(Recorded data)
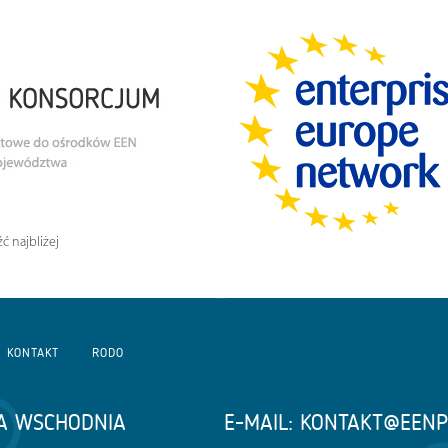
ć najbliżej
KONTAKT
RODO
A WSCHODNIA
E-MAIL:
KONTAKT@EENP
* * *
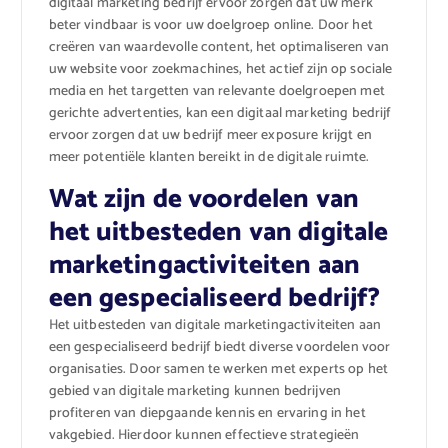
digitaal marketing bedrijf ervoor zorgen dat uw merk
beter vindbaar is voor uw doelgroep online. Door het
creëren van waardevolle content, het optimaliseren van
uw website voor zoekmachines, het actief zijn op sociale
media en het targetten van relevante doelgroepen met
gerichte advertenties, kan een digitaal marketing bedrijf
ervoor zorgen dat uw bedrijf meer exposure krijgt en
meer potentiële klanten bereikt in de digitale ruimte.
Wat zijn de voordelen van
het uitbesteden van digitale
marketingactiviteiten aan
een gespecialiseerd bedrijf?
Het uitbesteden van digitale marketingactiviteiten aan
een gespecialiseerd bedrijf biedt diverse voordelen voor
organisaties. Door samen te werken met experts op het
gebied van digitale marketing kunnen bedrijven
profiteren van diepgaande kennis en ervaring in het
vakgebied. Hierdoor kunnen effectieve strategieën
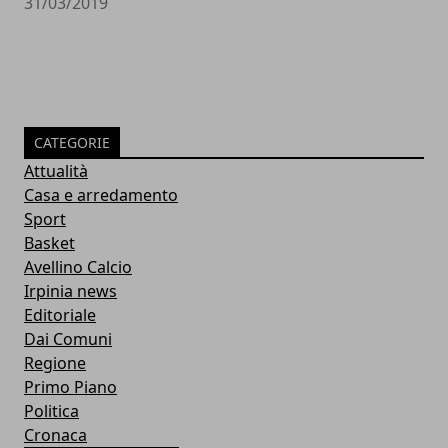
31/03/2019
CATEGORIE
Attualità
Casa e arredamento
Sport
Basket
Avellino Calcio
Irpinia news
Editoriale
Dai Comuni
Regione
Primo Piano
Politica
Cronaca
* * *
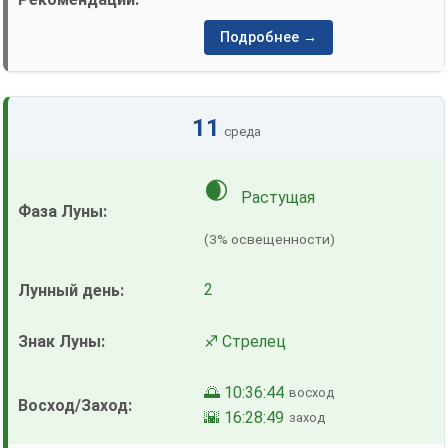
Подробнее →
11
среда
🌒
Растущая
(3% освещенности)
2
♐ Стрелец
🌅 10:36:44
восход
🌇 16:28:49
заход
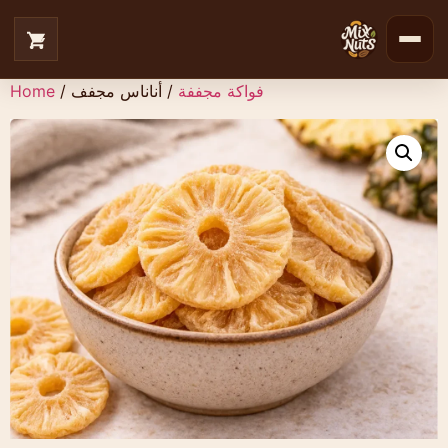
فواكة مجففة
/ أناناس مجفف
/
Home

▶ **Work instructions**
With the line that has "ć najbliżej" as the first and the line that has "KONTAKT@EENP" as the last, repeat exactly that run of lines above and no more.

▶ **Exercise response**
ć najbliżej
KONTAKT
RODO
A WSCHODNIA
E-MAIL:
KONTAKT@EENP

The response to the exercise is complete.